● **WHAT NEEDS TO BE DONE**: State how many lines of the material below contain the word "center". Add nothing else.

● **INFORMATION SHOWN**:
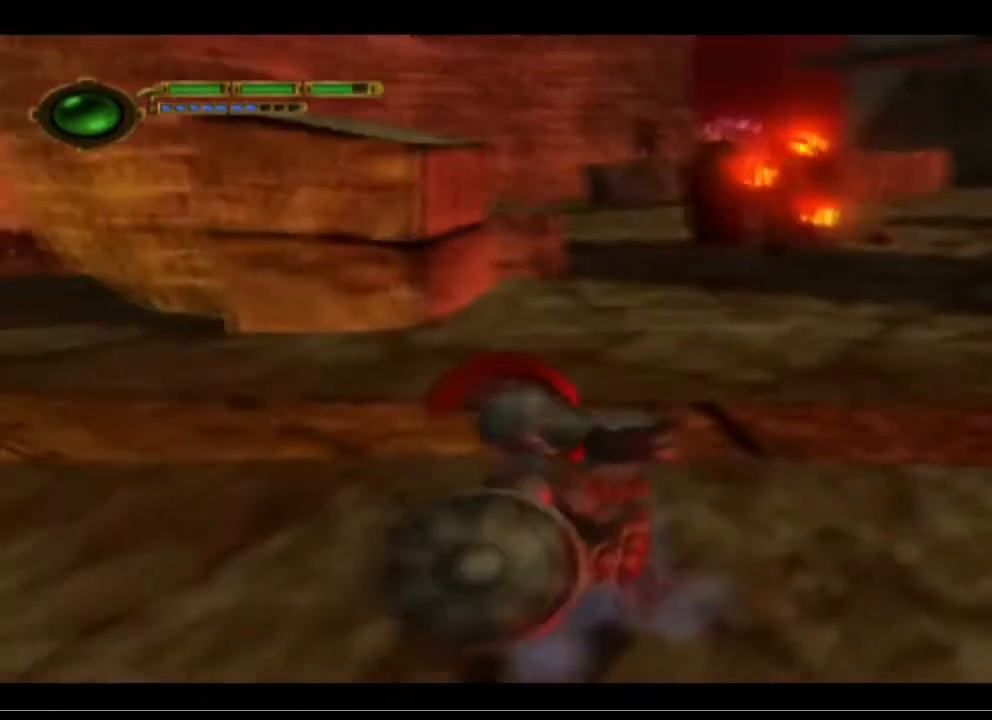
{"buttons": [], "left_stick": "up-right", "events": [[400, "left_stick", "up-right"]]}
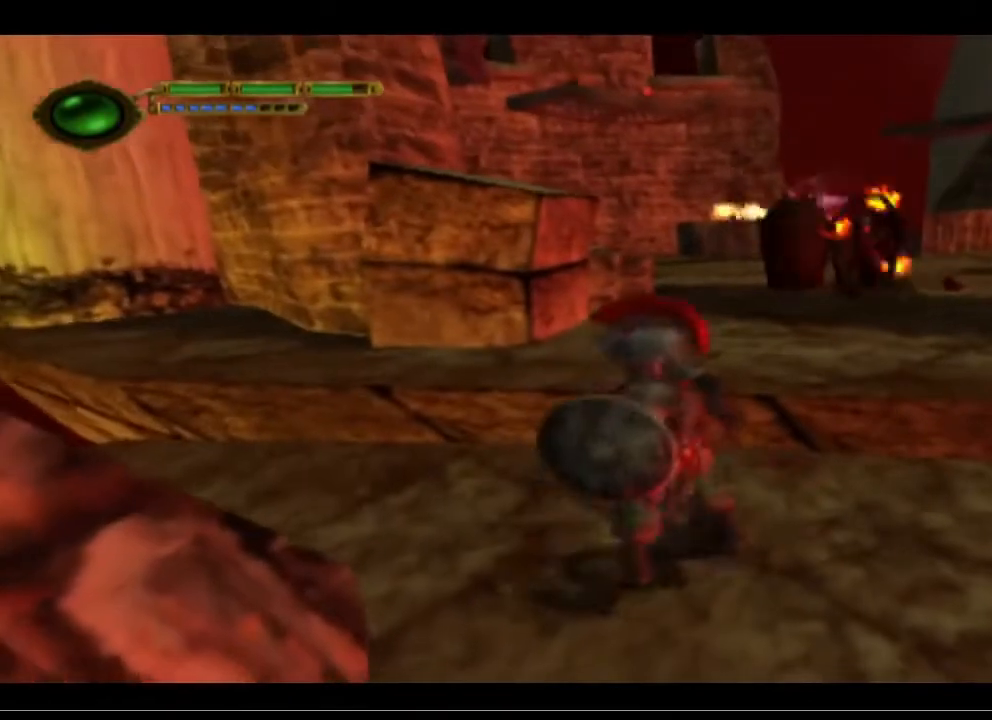
{"buttons": [], "left_stick": "center", "events": [[500, "left_stick", "center"]]}
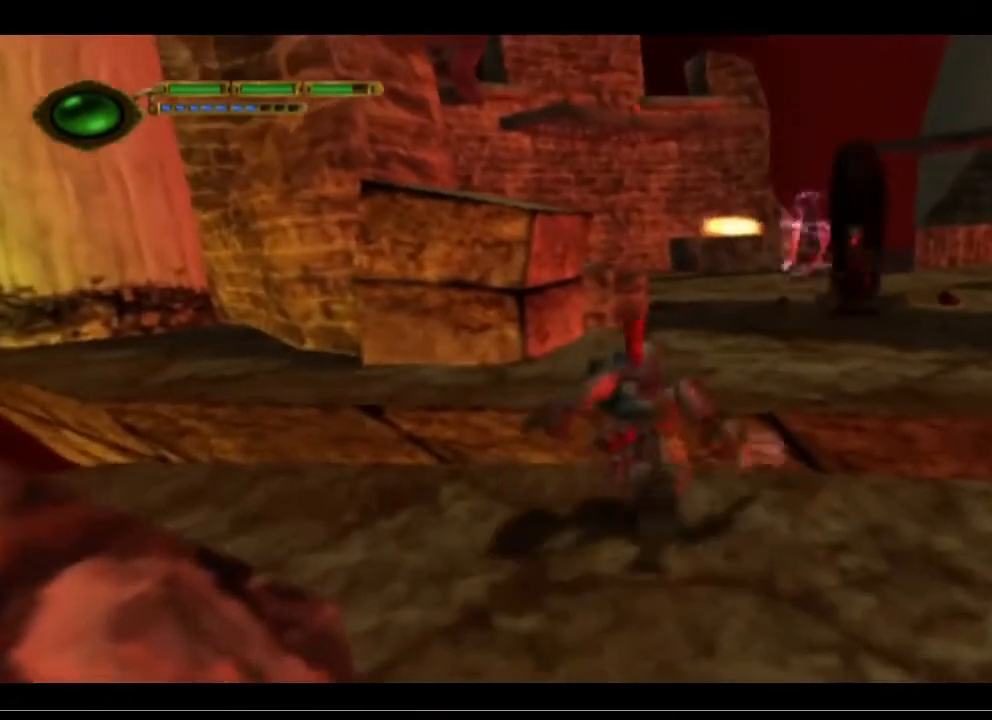
{"buttons": [], "left_stick": "up-right", "events": [[200, "CROSS", "down"], [300, "left_stick", "up-right"], [333, "CROSS", "up"]]}
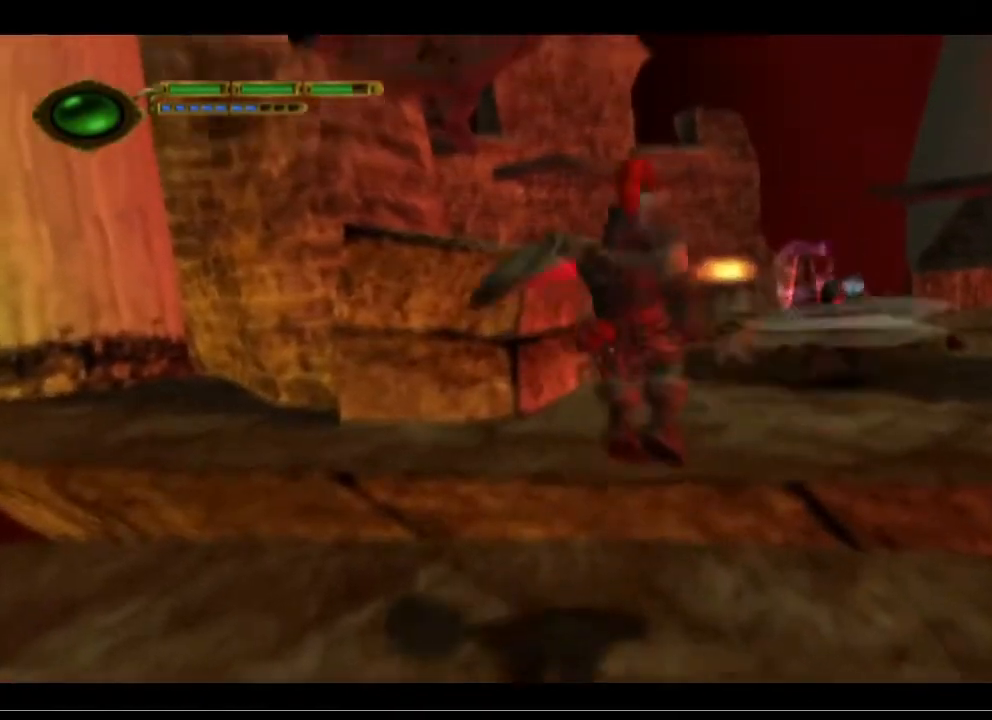
{"buttons": ["TRIANGLE"], "left_stick": "center", "events": [[433, "left_stick", "center"], [467, "TRIANGLE", "down"]]}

● **WORKED SOLUTION**: 2